Intermediate mass ‘missing link’ black hole identified

An artist’s impression shows the spiralling trail of debris from a passing star as it is being ripped apart the gravity of an intermediate mass black hole. Image: Image: NASA, ESA, D. Player (STSciI)

Studying the site of a presumed tidal disruption event in which a passing star was ripped apart by a black hole’s enormous gravity, astronomers have found what appears to be the best evidence yet for an intermediate-mass black hole, a long-sought “missing link” between stellar-mass holes and the supermassive gravity wells at the cores of large galaxies.

The black hole in question has about 50,000 times the mass of the Sun. That’s far more than what might be expected of a black hole formed in the wake of a single supernova blast but far less than the millions to billions of solar masses found in supermassive black holes.

NASA’s Chandra X-ray Observatory and the European Space Agency’s X-ray Multi-Mirror Mission both detected a powerful X-ray flare in 2006. Researchers tentatively attributed the burst, catalogued as 3XMM J215022.4−055108, to a tidal disruption event, but were unable to determine if the flare originated inside or outside the Milky Way.

Enter the Hubble Space Telescope. Dacheng Lin of the University of New Hampshire used Hubble to collect high-resolution imagery showing the flare occurred in a star cluster on the outskirts of another galaxy.

The Hubble Space Telescope’s Advanced Camera for Surveys shows the location (circled) of an intermediate-mass black hole with more than 50,000 times the mass of the Sun. The black hole resides in a star cluster on the outskirts of the bright galaxy at the centre of the image.

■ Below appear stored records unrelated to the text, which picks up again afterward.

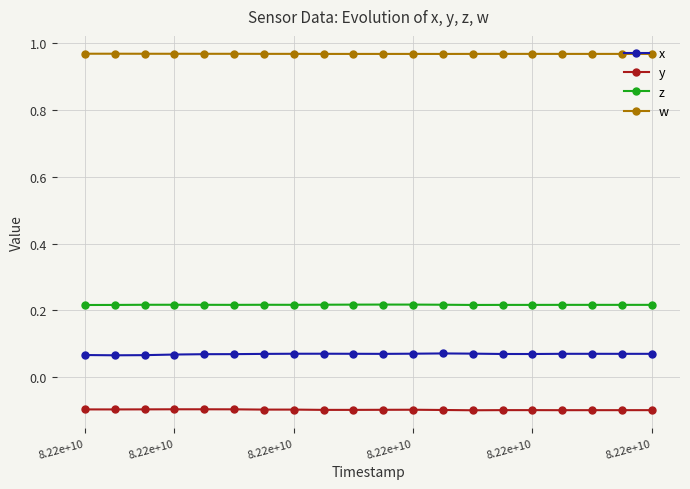

True or false: z has more than 2 points higher than both neighbors.

True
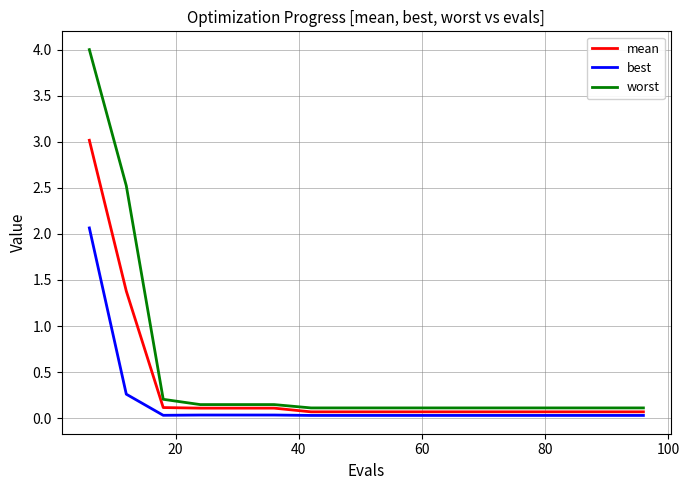

At how many categories does at least one series exceed 0?

16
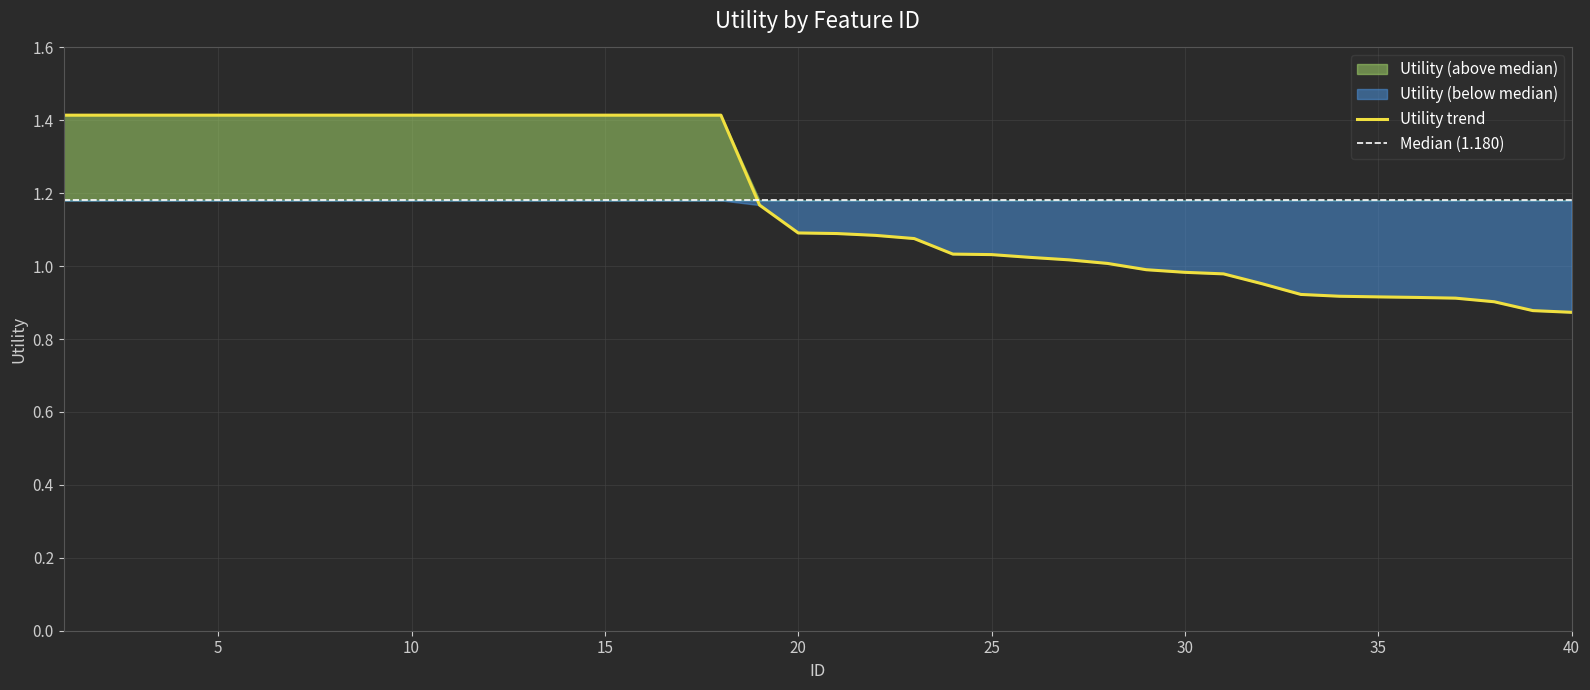

Which has a higher value, 25 or 11?

11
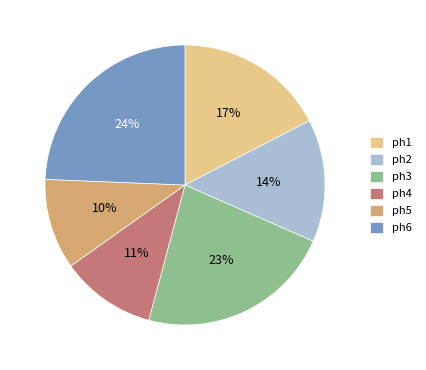

Rank the categories by value from highest to lowest.

ph6, ph3, ph1, ph2, ph4, ph5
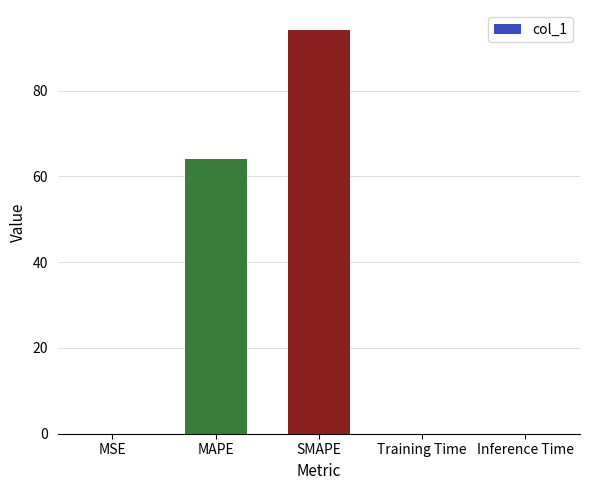

What is the greatest value displayed?

94.1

Image: NASA, ESA, D. Lin (University of New Hampshire)

The cluster may be the sparsely populated core of a dwarf galaxy that has been disrupted by gravitational interactions with the larger galaxy, providing the sort of environment conducive to the development of an intermediate-mass black hole, or IMBH.

The mass estimate of 3XMM J215022.4−055108 was based on the X-ray luminosity and spectra, which evolved in a manner consistent with well-understood black hole accretion processes.

“Intermediate-mass black holes are very elusive objects, and so it is critical to carefully consider and rule out alternative explanations for each candidate,” said Lin. “That is what Hubble has allowed us to do for our candidate.”

A paper describing the research was published in the 31 March issue of The Astrophysical Journal Letters.